Ian Stewart’s quad injury could keep third baseman off Cubs’ Opening Day roster
By GORDON WITTENMYER email@example.com March 17, 2013 3:52PM
Chicago Cubs third baseman Ian Stewart takes ground balls during infield practice as workouts continue on Tuesday February 28, 2012 at Fitch Park in Mesa, Arizona. | TOM CRUZE~Sun-Times
Updated: March 17, 2013 5:05PM
LAS VEGAS – Ian Stewart’s on-again, off-again spring is off again – and it probably means the third baseman’s off the Opening Day roster.
“I don’t know if he’s got enough time,” manager Dale Sveum said Sunday as Stewart took a third day off because of continued quad soreness and was scheduled for another MRI on the injured area Monday. “It’ll be interesting.”
Stewart strained the quad running out a double in his first at-bats of the spring, in the Cubs’ Feb. 21 intrasquad game, and didn’t play again until batting five times as a DH in a minor-league game Thursday. He’s been sidelined since.

REQUIRED WORK:
1. List every person named in the article on Ian Stewart's quad injury.
2. Summarize the article on Ian Stewart's quad injury in two sentences.
3. Reproduce the article on Ian Stewart's quad injury word for word between "Stewart strained the" and "been sidelined since.", inclusive.
The items after this point come from a different source.

GIVEN INFORMATION:
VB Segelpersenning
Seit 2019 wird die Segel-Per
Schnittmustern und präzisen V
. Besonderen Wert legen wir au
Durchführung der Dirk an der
--
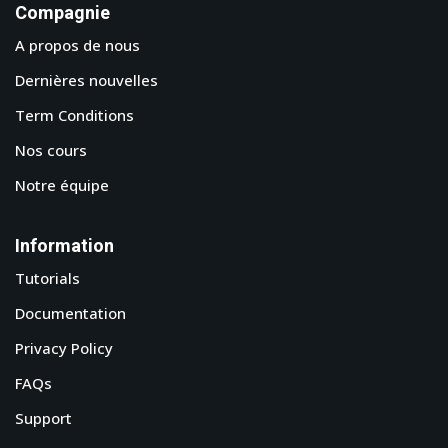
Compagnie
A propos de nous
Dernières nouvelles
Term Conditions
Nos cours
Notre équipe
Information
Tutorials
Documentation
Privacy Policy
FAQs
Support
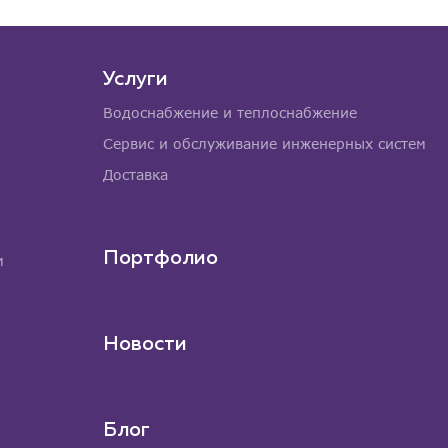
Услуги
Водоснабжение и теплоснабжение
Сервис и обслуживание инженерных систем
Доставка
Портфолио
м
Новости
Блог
...
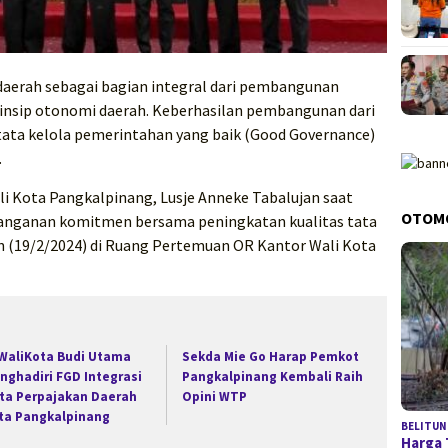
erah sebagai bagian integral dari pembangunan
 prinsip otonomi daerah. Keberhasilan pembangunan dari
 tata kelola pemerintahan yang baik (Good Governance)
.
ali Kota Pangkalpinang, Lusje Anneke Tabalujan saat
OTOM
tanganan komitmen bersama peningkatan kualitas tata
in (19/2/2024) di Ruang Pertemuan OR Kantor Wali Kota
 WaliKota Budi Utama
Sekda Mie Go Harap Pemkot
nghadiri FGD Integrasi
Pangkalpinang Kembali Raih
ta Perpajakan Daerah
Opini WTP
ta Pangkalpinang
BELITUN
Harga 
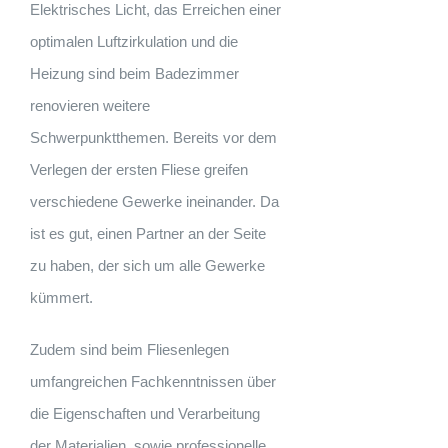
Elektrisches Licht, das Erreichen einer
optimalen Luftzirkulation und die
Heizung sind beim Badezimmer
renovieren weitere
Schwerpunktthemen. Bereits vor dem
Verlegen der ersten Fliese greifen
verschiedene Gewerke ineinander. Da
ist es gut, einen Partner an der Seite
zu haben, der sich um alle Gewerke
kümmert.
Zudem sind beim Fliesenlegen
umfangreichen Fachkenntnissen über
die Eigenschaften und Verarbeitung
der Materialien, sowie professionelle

SOLUTIONS BY TASK:
1. Ian Stewart, Gordon Wittenmyer, Tom Cruze, Dale Sveum

2. Cubs third baseman Ian Stewart has again been slowed by quad soreness this spring, and he will probably not make the Opening Day roster. He strained the quad in the Feb. 21 intrasquad game and played only as a DH in a minor-league game Thursday before sitting out again, with another MRI scheduled for Monday and manager Dale Sveum unsure he has enough time.

3.
Stewart strained the quad running out a double in his first at-bats of the spring, in the Cubs’ Feb. 21 intrasquad game, and didn’t play again until batting five times as a DH in a minor-league game Thursday. He’s been sidelined since.